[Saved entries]
==*==

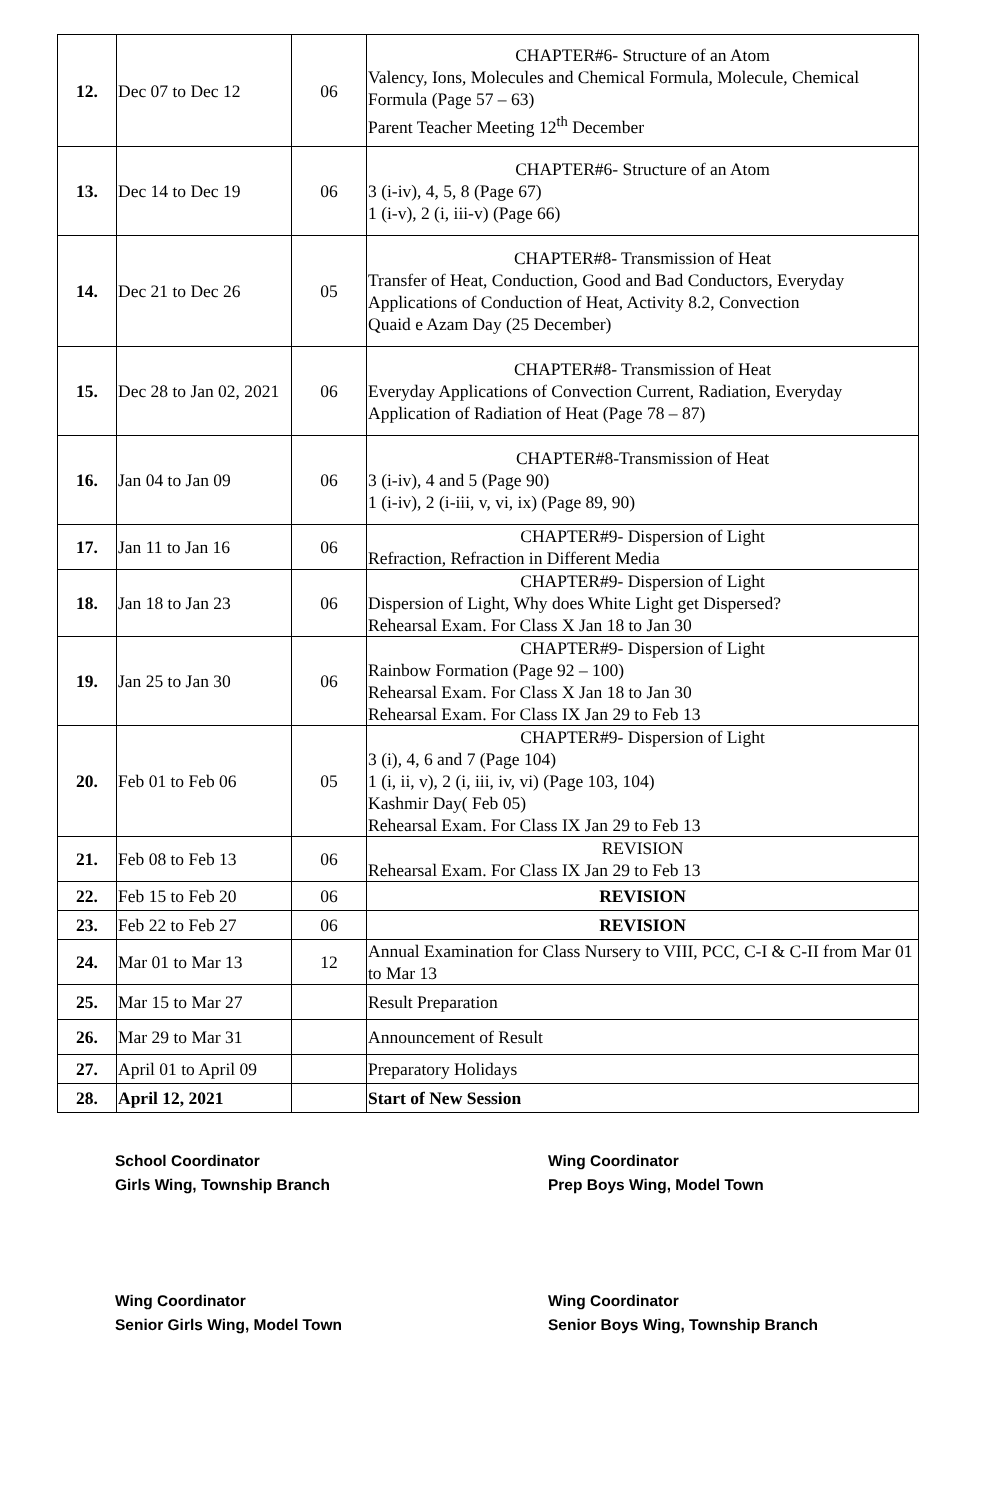| 12. | Dec 07 to Dec 12 | 06 | CHAPTER#6- Structure of an Atom Valency, Ions, Molecules and Chemical Formula, Molecule, Chemical Formula (Page 57 – 63) Parent Teacher Meeting 12<sup>th</sup> December |
| 13. | Dec 14 to Dec 19 | 06 | CHAPTER#6- Structure of an Atom 3 (i-iv), 4, 5, 8 (Page 67) 1 (i-v), 2 (i, iii-v) (Page 66) |
| 14. | Dec 21 to Dec 26 | 05 | CHAPTER#8- Transmission of Heat Transfer of Heat, Conduction, Good and Bad Conductors, Everyday Applications of Conduction of Heat, Activity 8.2, Convection Quaid e Azam Day (25 December) |
| 15. | Dec 28 to Jan 02, 2021 | 06 | CHAPTER#8- Transmission of Heat Everyday Applications of Convection Current, Radiation, Everyday Application of Radiation of Heat (Page 78 – 87) |
| 16. | Jan 04 to Jan 09 | 06 | CHAPTER#8-Transmission of Heat 3 (i-iv), 4 and 5 (Page 90) 1 (i-iv), 2 (i-iii, v, vi, ix) (Page 89, 90) |
| 17. | Jan 11 to Jan 16 | 06 | CHAPTER#9- Dispersion of Light Refraction, Refraction in Different Media |
| 18. | Jan 18 to Jan 23 | 06 | CHAPTER#9- Dispersion of Light Dispersion of Light, Why does White Light get Dispersed? Rehearsal Exam. For Class X Jan 18 to Jan 30 |
| 19. | Jan 25 to Jan 30 | 06 | CHAPTER#9- Dispersion of Light Rainbow Formation (Page 92 – 100) Rehearsal Exam. For Class X Jan 18 to Jan 30 Rehearsal Exam. For Class IX Jan 29 to Feb 13 |
| 20. | Feb 01 to Feb 06 | 05 | CHAPTER#9- Dispersion of Light 3 (i), 4, 6 and 7 (Page 104) 1 (i, ii, v), 2 (i, iii, iv, vi) (Page 103, 104) Kashmir Day( Feb 05) Rehearsal Exam. For Class IX Jan 29 to Feb 13 |
| 21. | Feb 08 to Feb 13 | 06 | REVISION Rehearsal Exam. For Class IX Jan 29 to Feb 13 |
| 22. | Feb 15 to Feb 20 | 06 | REVISION |
| 23. | Feb 22 to Feb 27 | 06 | REVISION |
| 24. | Mar 01 to Mar 13 | 12 | Annual Examination for Class Nursery to VIII, PCC, C-I & C-II from Mar 01 to Mar 13 |
| 25. | Mar 15 to Mar 27 | | Result Preparation |
| 26. | Mar 29 to Mar 31 | | Announcement of Result |
| 27. | April 01 to April 09 | | Preparatory Holidays |
| 28. | April 12, 2021 | | Start of New Session |
School Coordinator
Girls Wing, Township Branch
Wing Coordinator
Prep Boys Wing, Model Town
Wing Coordinator
Senior Girls Wing, Model Town
Wing Coordinator
Senior Boys Wing, Township Branch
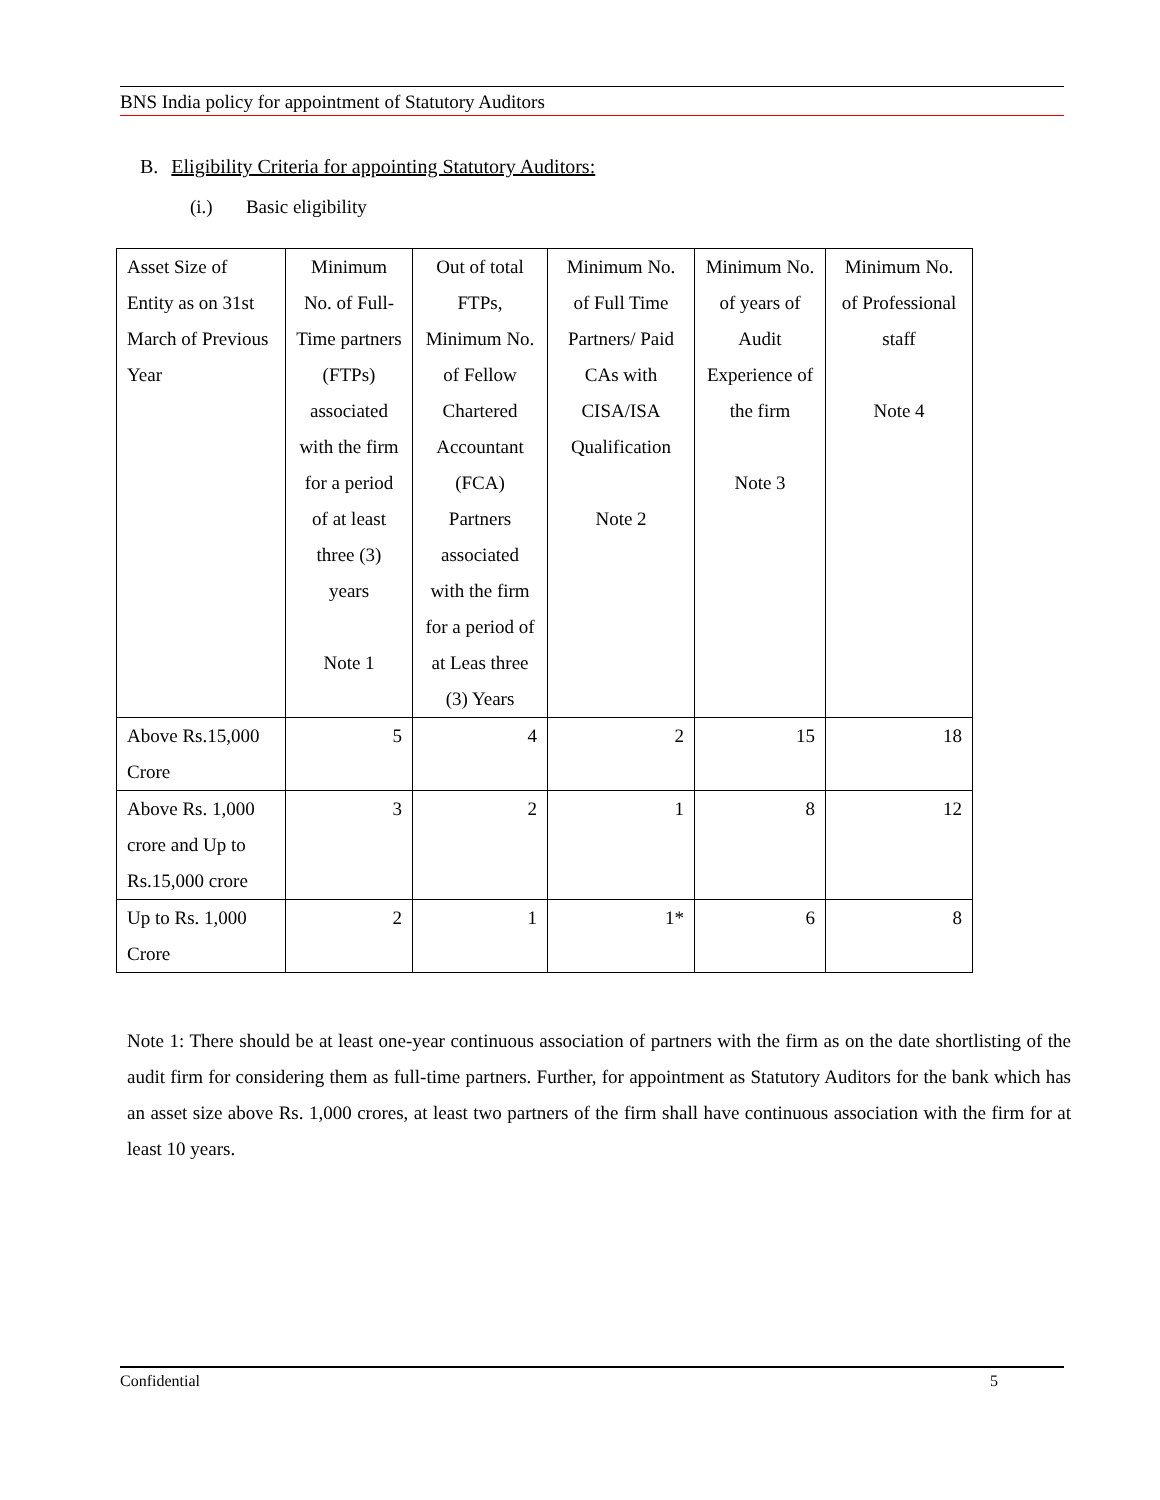BNS India policy for appointment of Statutory Auditors
B. Eligibility Criteria for appointing Statutory Auditors:
(i.) Basic eligibility
| Asset Size of Entity as on 31st March of Previous Year | Minimum No. of Full-Time partners (FTPs) associated with the firm for a period of at least three (3) years Note 1 | Out of total FTPs, Minimum No. of Fellow Chartered Accountant (FCA) Partners associated with the firm for a period of at Leas three (3) Years | Minimum No. of Full Time Partners/ Paid CAs with CISA/ISA Qualification Note 2 | Minimum No. of years of Audit Experience of the firm Note 3 | Minimum No. of Professional staff Note 4 |
| Above Rs.15,000 Crore | 5 | 4 | 2 | 15 | 18 |
| Above Rs. 1,000 crore and Up to Rs.15,000 crore | 3 | 2 | 1 | 8 | 12 |
| Up to Rs. 1,000 Crore | 2 | 1 | 1* | 6 | 8 |
Note 1: There should be at least one-year continuous association of partners with the firm as on the date shortlisting of the audit firm for considering them as full-time partners. Further, for appointment as Statutory Auditors for the bank which has an asset size above Rs. 1,000 crores, at least two partners of the firm shall have continuous association with the firm for at least 10 years.
Confidential 5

==*==

Activity => The records above should be returned exactly; no image belongs in the copy.

Response =>
| 12. | Dec 07 to Dec 12 | 06 | CHAPTER#6- Structure of an Atom Valency, Ions, Molecules and Chemical Formula, Molecule, Chemical Formula (Page 57 – 63) Parent Teacher Meeting 12<sup>th</sup> December |
| 13. | Dec 14 to Dec 19 | 06 | CHAPTER#6- Structure of an Atom 3 (i-iv), 4, 5, 8 (Page 67) 1 (i-v), 2 (i, iii-v) (Page 66) |
| 14. | Dec 21 to Dec 26 | 05 | CHAPTER#8- Transmission of Heat Transfer of Heat, Conduction, Good and Bad Conductors, Everyday Applications of Conduction of Heat, Activity 8.2, Convection Quaid e Azam Day (25 December) |
| 15. | Dec 28 to Jan 02, 2021 | 06 | CHAPTER#8- Transmission of Heat Everyday Applications of Convection Current, Radiation, Everyday Application of Radiation of Heat (Page 78 – 87) |
| 16. | Jan 04 to Jan 09 | 06 | CHAPTER#8-Transmission of Heat 3 (i-iv), 4 and 5 (Page 90) 1 (i-iv), 2 (i-iii, v, vi, ix) (Page 89, 90) |
| 17. | Jan 11 to Jan 16 | 06 | CHAPTER#9- Dispersion of Light Refraction, Refraction in Different Media |
| 18. | Jan 18 to Jan 23 | 06 | CHAPTER#9- Dispersion of Light Dispersion of Light, Why does White Light get Dispersed? Rehearsal Exam. For Class X Jan 18 to Jan 30 |
| 19. | Jan 25 to Jan 30 | 06 | CHAPTER#9- Dispersion of Light Rainbow Formation (Page 92 – 100) Rehearsal Exam. For Class X Jan 18 to Jan 30 Rehearsal Exam. For Class IX Jan 29 to Feb 13 |
| 20. | Feb 01 to Feb 06 | 05 | CHAPTER#9- Dispersion of Light 3 (i), 4, 6 and 7 (Page 104) 1 (i, ii, v), 2 (i, iii, iv, vi) (Page 103, 104) Kashmir Day( Feb 05) Rehearsal Exam. For Class IX Jan 29 to Feb 13 |
| 21. | Feb 08 to Feb 13 | 06 | REVISION Rehearsal Exam. For Class IX Jan 29 to Feb 13 |
| 22. | Feb 15 to Feb 20 | 06 | REVISION |
| 23. | Feb 22 to Feb 27 | 06 | REVISION |
| 24. | Mar 01 to Mar 13 | 12 | Annual Examination for Class Nursery to VIII, PCC, C-I & C-II from Mar 01 to Mar 13 |
| 25. | Mar 15 to Mar 27 | | Result Preparation |
| 26. | Mar 29 to Mar 31 | | Announcement of Result |
| 27. | April 01 to April 09 | | Preparatory Holidays |
| 28. | April 12, 2021 | | Start of New Session |
School Coordinator
Girls Wing, Township Branch
Wing Coordinator
Prep Boys Wing, Model Town
Wing Coordinator
Senior Girls Wing, Model Town
Wing Coordinator
Senior Boys Wing, Township Branch
BNS India policy for appointment of Statutory Auditors
B. Eligibility Criteria for appointing Statutory Auditors:
(i.) Basic eligibility
| Asset Size of Entity as on 31st March of Previous Year | Minimum No. of Full-Time partners (FTPs) associated with the firm for a period of at least three (3) years Note 1 | Out of total FTPs, Minimum No. of Fellow Chartered Accountant (FCA) Partners associated with the firm for a period of at Leas three (3) Years | Minimum No. of Full Time Partners/ Paid CAs with CISA/ISA Qualification Note 2 | Minimum No. of years of Audit Experience of the firm Note 3 | Minimum No. of Professional staff Note 4 |
| Above Rs.15,000 Crore | 5 | 4 | 2 | 15 | 18 |
| Above Rs. 1,000 crore and Up to Rs.15,000 crore | 3 | 2 | 1 | 8 | 12 |
| Up to Rs. 1,000 Crore | 2 | 1 | 1* | 6 | 8 |
Note 1: There should be at least one-year continuous association of partners with the firm as on the date shortlisting of the audit firm for considering them as full-time partners. Further, for appointment as Statutory Auditors for the bank which has an asset size above Rs. 1,000 crores, at least two partners of the firm shall have continuous association with the firm for at least 10 years.
Confidential 5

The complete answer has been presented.